What is more ludicrous is the UK government hiring an expert in the field (David Nutt) as drug advisor, not listening to a word he says, and then firing him for making his views public.
I thought that this was not just disgusting but also that it proved to anyone with a brain that David Nutt was right and the government was stopping his "expert" evidence and point of view from coming out - most importantly it got a huge amount of press in the UK which is exactly what should have happened a long time ago, this brings me back to my original point - only if there are enough people interested and the taboo's have been pushed aside can we have a public debate about this matter that the government refuses to discuss (not just this government, all of them for decades).
Ah well, at least things can't get any worse. Oh wait, a Tory government you say? Shit...
Not on topic, please do not discuss at all.
im of the opinion that if someone makes an informed decision, then it's their weight to bear. the regulation of these choices should be limited to public areas. i dont care if someone gets trashed every weekend at home, but i dont want to deal with them on the road, or in a public place like a park or something.
This first part of your sentence is abhorrent from any governments point of view, the rest of your sentence makes total sense to the average person and in general I agree with you so long as you take into account "harm to the non-drug users" (partners, children, parents, household members, pets, and working colleagues) which was in a link about half way down showed the 2 common legal drugs (alcohol and tobacco) are ahead of most for "harm to the non-drug users"

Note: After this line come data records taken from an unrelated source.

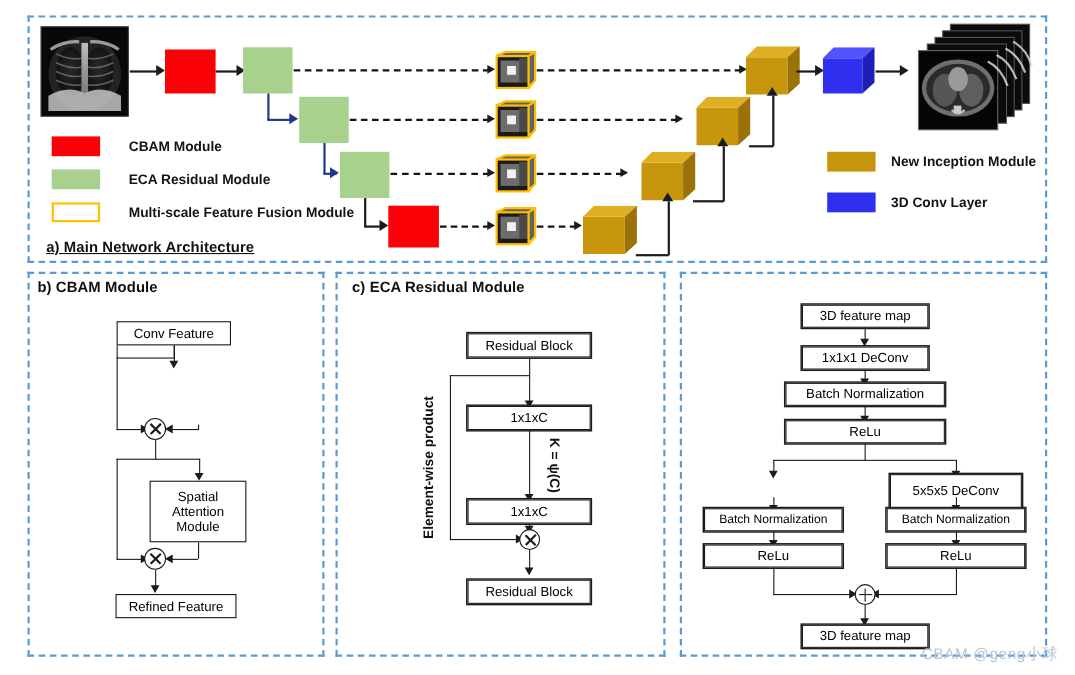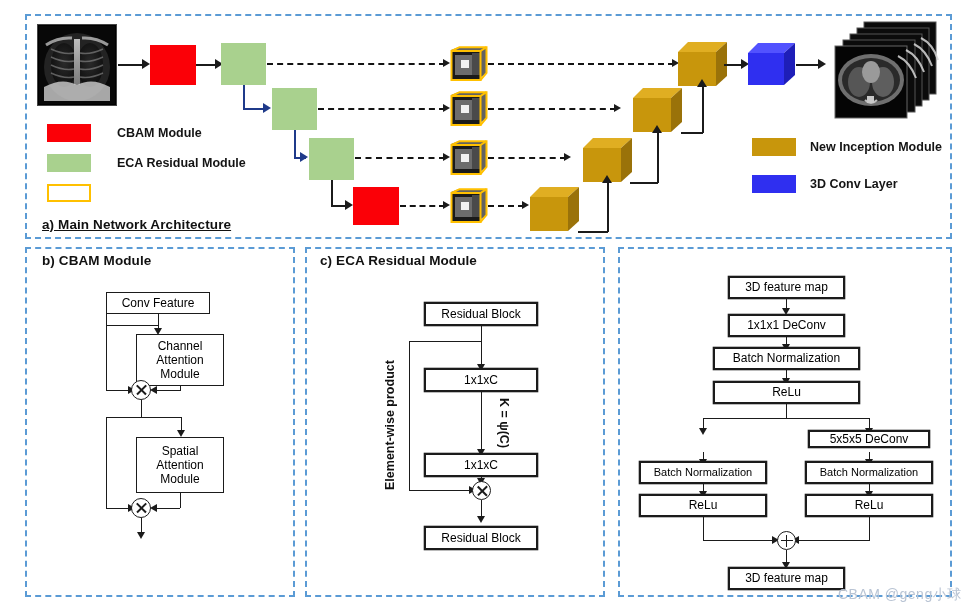--- a/index.html
+++ b/index.html
@@ -329,6 +329,7 @@
   <div class="legend-label" style="left:117px; top:156px;">ECA Residual Module</div>
 
   <div class="legend-swatch" style="left:47px; top:184px; width:44px; height:18px; background:#fff; border:2.5px solid #ffc000;"></div>
+  <div class="legend-label" style="left:117px; top:186px;">Multi-scale Feature Fusion Module</div>
 
   <div class="legend-swatch" style="left:752px; top:138px; width:44px; height:18px; background:#c8960c;"></div>
   <div class="legend-label" style="left:810px; top:140px;">New Inception Module</div>

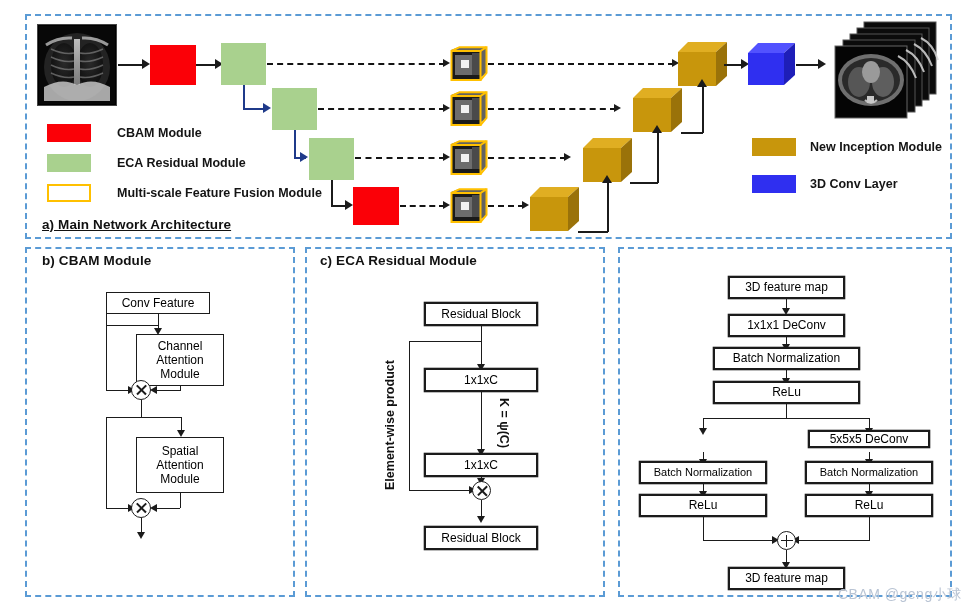--- a/index.html
+++ b/index.html
@@ -338,7 +338,7 @@
   <div class="legend-label" style="left:810px; top:177px;">3D Conv Layer</div>
 
   <div class="panel" style="left:25px; top:247px; width:270px; height:350px;"></div>
-  <div class="panel-title" style="left:42px; top:253px;">b) CBAM Module</div>
+  <div class="panel-title" style="left:34px; top:253px;">b) CBAM Module</div>
 
   <div class="pbox" style="left:106px; top:292px; width:104px; height:22px;">Conv Feature</div>
 

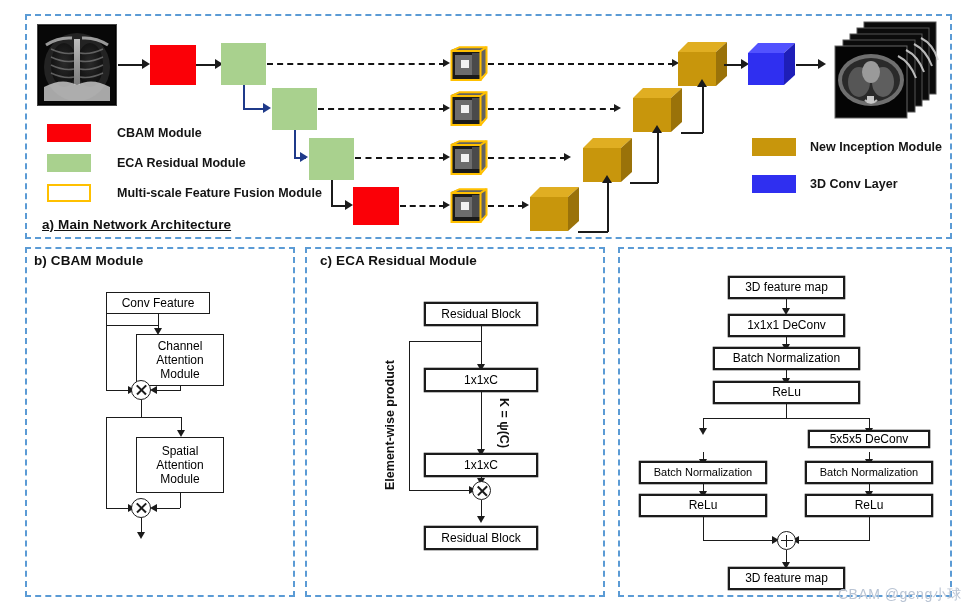--- a/index.html
+++ b/index.html
@@ -352,9 +352,6 @@
   <div class="ln-h" style="left:106px; top:390px; width:24px;"></div>
   <div class="arrow-r" style="left:128px; top:386px;"></div>
 
-  <div class="pbox multi" style="left:136px; top:334px; width:88px; height:52px; color:#000;">
-    <span style="display:block">Channel Attention Module</span>
-  </div>
 
   <div class="ln-v" style="left:180px; top:386px; height:5px;"></div>
   <div class="ln-h" style="left:156px; top:390px; width:24px;"></div>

i think the best way to actually get people to make good choices is with education. nothing is more dangerous than human ignorance. with a real education on the effects of various substances on the human body, i really do believe that people will make better choices.
Well said - my point in other words. If the governing laws are bullshit how can education make any sense without going against the grain of the government and its laws........
i think portugal has taken an interesting approach. i believe they've decriminalized most if not all drugs; however you can still be picked up for doing them in public(public consumption of anything is discouraged iirc, i might be misremembering things). you dont get tossed in jail though, youre sent to a seminar or little lecture about the effects and possible dangers of the drug you were using. they make sure that you know what youre getting yourself into, give you help if you decide you want to stop, or just let you leave if you decide not to care.
if someone wants to do drugs, they're going to do drugs - damn what the government says. if they were more informed about what the actual side effects were though, i think some people might stop, or switch to a less damaging substance.http://www.erowid.org/
has a lot of info on various things.
This is far less mentioned than the cannabis shops of Amsterdam and is not as well documented overall - but is does seem to be working by most measures - the main problem with both examples of Holland and Portugal is that they will get "drug tourism" which skews everything more than you would think it would in measuring the real effects of the change amongsth many others including the economy boom/bust local/glabal trends and so on - the only real test must be a long term test - say 10-years.